National and international health organizations have focused increasingly on a perceived obesity epidemic said to pose drastic threats to public health. Indeed, some medical experts have gone so far as to predict that growing body mass will halt and perhaps even reverse the millennia-long trend of rising human life expectancy.

In our view the available scientific data neither support alarmist claims about obesity nor justify diverting scarce resources away from far more pressing public health issues. This article evaluates four central claims made by those who are calling for intensifying the war on fat:

(1) That obesity is an epidemic

Answer to this claim: The claim that we are seeing an ‘epidemic’ of overweight and obesity implies an exponential pattern of growth typical of epidemics. The available data do not support this claim. Instead, what we have seen, in the US, is a relatively modest rightward skewing of average weight on the distribution curve, with people of lower weights gaining little or no weight, and the majority of people weighing ~3–5 kg more than they did a generation ago.3 The average American's weight gain can be explained by 10 extra calories a day, or the equivalent of a Big Mac once every 2 months. Exercise equivalents would be a few minutes of walking every day. This is hardly the orgy of fast food binging and inactivity widely thought to be to blame for the supposed fat explosion.

(2) That overweight and obesity are major contributors to mortality

Answer to claim: This claim, central to arguments that higher than average body mass amount to a major public health problem, is at best weakly supported by the epidemiological literature. Except at true statistical extremes, high body mass is a very weak predictor of mortality, and may even be protective in older populations. In particular, the claim that ‘overweight’ (BMI 25–29.9) increases mortality risk in any meaningful way is impossible to reconcile with numerous large-scale studies that have found no increase in relative risk among the so-called ‘overweight’,


(3) That significant long-term weight loss is both medically beneficial and a practical goal.
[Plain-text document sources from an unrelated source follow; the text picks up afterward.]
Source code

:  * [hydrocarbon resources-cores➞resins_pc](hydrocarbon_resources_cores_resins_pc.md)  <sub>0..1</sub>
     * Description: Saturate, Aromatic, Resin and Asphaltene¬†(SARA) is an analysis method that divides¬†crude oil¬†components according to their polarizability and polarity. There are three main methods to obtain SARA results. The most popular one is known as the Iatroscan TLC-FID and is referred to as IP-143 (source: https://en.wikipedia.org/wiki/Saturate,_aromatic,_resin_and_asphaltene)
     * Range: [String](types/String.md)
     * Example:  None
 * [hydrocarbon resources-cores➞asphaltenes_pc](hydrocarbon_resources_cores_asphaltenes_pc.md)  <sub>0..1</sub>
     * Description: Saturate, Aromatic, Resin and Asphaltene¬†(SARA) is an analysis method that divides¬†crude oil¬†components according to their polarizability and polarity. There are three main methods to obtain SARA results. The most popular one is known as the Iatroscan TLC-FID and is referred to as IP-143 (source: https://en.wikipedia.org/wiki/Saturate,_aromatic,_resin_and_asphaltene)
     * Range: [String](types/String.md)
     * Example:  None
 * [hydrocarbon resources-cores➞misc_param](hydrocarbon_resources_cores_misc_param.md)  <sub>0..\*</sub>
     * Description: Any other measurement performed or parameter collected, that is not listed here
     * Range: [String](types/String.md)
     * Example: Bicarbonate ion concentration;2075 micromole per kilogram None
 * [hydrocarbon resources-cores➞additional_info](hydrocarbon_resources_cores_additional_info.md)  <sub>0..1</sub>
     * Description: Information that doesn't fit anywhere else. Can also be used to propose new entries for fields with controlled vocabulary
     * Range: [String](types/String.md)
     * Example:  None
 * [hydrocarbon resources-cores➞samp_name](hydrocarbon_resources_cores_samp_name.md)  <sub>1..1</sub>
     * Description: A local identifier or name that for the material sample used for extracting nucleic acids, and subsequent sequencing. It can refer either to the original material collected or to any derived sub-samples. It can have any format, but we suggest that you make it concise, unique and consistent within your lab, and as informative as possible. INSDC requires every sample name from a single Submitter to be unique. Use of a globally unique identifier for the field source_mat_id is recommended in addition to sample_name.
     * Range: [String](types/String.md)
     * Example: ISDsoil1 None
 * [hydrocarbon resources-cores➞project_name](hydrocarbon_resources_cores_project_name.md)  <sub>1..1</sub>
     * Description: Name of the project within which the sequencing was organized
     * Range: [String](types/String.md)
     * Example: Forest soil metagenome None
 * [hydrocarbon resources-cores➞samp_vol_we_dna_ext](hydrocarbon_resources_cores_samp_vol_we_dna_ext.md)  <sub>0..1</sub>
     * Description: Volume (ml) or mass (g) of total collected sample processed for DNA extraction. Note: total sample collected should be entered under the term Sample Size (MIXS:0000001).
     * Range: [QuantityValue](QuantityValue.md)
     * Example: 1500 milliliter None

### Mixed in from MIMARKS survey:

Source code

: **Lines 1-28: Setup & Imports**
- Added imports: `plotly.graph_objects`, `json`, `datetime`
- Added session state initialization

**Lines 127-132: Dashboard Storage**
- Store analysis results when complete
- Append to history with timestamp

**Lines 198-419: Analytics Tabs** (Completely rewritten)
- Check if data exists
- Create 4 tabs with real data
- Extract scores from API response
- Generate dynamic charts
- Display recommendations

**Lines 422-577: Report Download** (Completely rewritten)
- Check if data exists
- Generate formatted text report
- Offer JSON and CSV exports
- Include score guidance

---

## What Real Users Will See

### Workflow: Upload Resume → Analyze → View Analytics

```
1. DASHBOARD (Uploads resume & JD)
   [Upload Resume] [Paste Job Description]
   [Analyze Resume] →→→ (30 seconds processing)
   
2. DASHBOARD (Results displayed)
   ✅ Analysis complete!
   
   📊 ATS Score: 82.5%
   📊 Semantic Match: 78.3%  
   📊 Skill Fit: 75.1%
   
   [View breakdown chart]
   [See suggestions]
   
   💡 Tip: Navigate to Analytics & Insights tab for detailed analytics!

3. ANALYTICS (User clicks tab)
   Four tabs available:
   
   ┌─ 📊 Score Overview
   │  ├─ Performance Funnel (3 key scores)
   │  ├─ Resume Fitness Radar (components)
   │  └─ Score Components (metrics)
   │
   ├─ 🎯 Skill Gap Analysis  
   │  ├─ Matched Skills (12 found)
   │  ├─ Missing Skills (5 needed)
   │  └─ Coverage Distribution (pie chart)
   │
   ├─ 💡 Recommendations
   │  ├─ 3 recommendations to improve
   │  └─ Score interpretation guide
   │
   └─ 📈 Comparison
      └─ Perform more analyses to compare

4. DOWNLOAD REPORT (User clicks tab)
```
Answer to claim: At present, this claim is almost completely unsupported by the epidemiological literature. It is a remarkable fact that the central premise of the current war on fat—that turning obese and overweight people into so-called ‘normal weight’ individuals will improve their health—remains an untested hypothesis.
One main reason the hypothesis remains untested is because there is no method available to produce the result that would have to be produced—significant long-term weight loss, in order to test the claim.

On the whole, body weight seems like a poor target for public health remediation, particularly in the absence of any safe or effective tools for weight loss. Furthermore, many of the tools that are currently employed towards that end

diet drugs,
weight loss surgery,
eating disordered behaviour,
fad diets and the chronic weight cycling they induce

have serious side effects, up to and including death.